Yes, I probably would choose architecture again, despite the many woes of professional practice. I love design, and architecture is so multi-layered and cross-disciplinary that there is always something new to learn and explore. Great architecture also has an enormous potential to effect social change and enhance peoples' lives, and I've always found that incredibly inspiring.


How was architecture different to what you imagined when you started working?

I had no conception then of how much authority architects had conceded to project managers, councils and consultants, or the extent to which budgets eventually shape what does get built. My final year design project- where I was the client, formulated the brief, and presented to fellow architects- was a far cry from professional reality.


What do you love about architecture? 

That, when done well, architecture can really move people, inspire whole societies, and transcend the banality and discord of the world in which it exists.


Why is architecture important, to you, and to society? 

For too many reasons to mention in this Q&A! See above ‘what do you love about architecture’ & ‘if you were to choose a career again, would you choose architecture?’


Do you work full time or do you balance work with other commitments? Perhaps you could explain some of this context, ie, do you have children, etc.

I work full-time at a large commercial firm and try to balance work with my other hobbies, such as CODESSI. My husband is also an architect, and so understands what the job entails. We mix work and play wherever possible- for instance, travelling on a European Architecture study tour together- but find ‘balance’ to be a very slippery concept!


Can you briefly explain a typical day? How do you balance work and life?

Typically, I work from 9am through to about 5:30-6pm. Depending on the day of the week, I will fit in a couple of hours of ‘non-work’ before dinner and catching up with my husband and family. Some evenings, I’ll work on a self-initiated design project.


How do you approach a design? What is most important for you to get right?

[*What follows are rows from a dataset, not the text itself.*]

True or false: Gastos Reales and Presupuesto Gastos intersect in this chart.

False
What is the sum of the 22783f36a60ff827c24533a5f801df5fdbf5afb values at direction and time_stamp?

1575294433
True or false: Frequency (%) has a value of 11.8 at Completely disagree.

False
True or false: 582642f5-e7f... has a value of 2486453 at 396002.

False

I begin by trying to understand the clients’ requirements, aspirations, site, and any design constraints. From this initial ‘problem solving’ phase emerge design opportunities. When designing, I place great importance on developing a clear and cohesive architectural concept to address and pull together the many aspects of a project.   

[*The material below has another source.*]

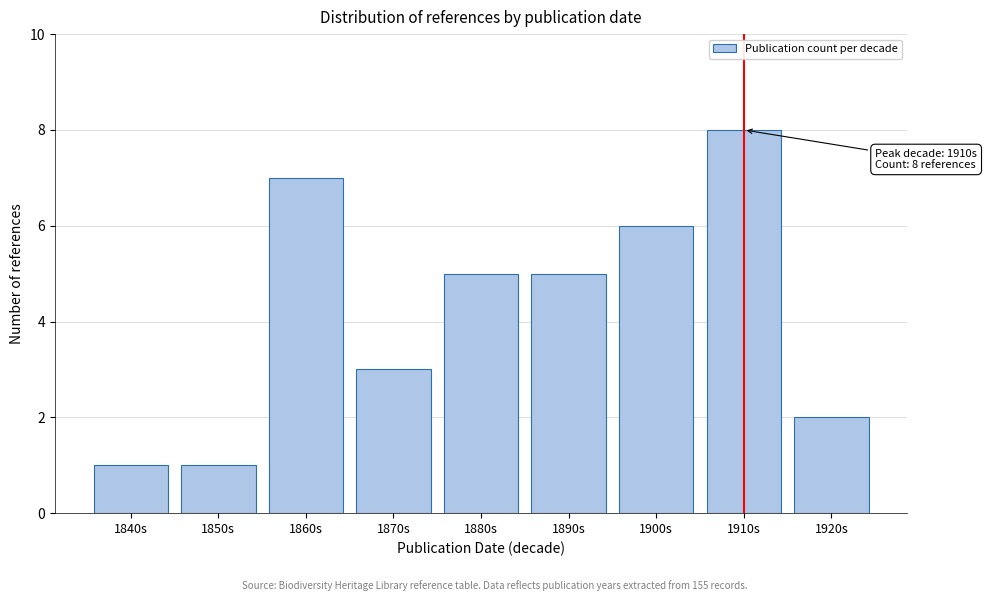

Reading left to right, transcribe all the data shown in this chart.

1	1	7	3	5	5	6	8	2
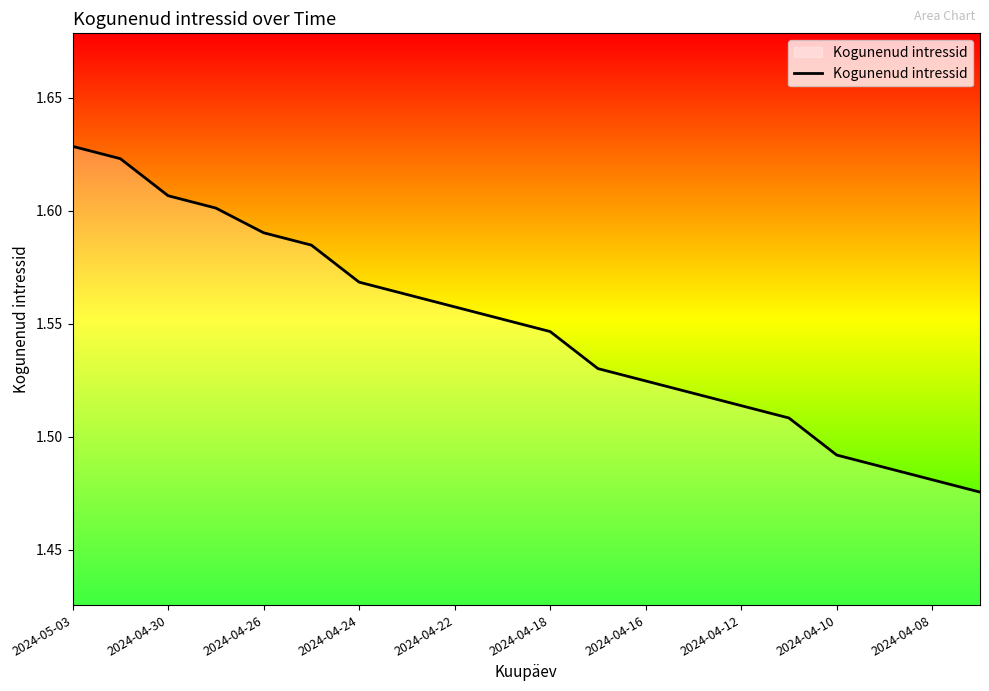

At which category does the chart reach its peak across all series?

2024-05-03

 Do you think women approach architecture differently to men?

While it’s difficult to generalise, I think women factor in their biological clocks when planning their architecture careers, while men do not have this pressure. Sprinting to fast track a career before maternity leave, or planning for time to raise a family, means that women in architecture seek out roles that allow greater time for family commitments.  


 What have been the biggest struggles in your career?

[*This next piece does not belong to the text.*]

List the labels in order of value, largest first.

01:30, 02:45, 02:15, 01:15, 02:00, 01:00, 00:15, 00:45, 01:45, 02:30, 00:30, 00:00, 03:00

Reconciling the schism that exists between academia and the world of professional practice; and the scarcity of jobs post GFC. The economic situation worldwide has made it a grim time to work on interesting projects in architecture, let alone projects that eventually get built.


What is the project you are most proud of?

That would probably be a tie between a recent competition win for a house design concept; and a residential alterations and additions job on which I was project architect, which was completed last year. Being involved in all aspects of the design process- from early concept design, to construction documentation and contract admin- alongside a great builder and fantastic clients was a terrific experience.


What do you hope to be doing or designing in ten years? What is the direction you would like to take for your career?

Ideally, I’d be a design director working on large scale public projects and maintaining links to academia. We’ll see how things pan out!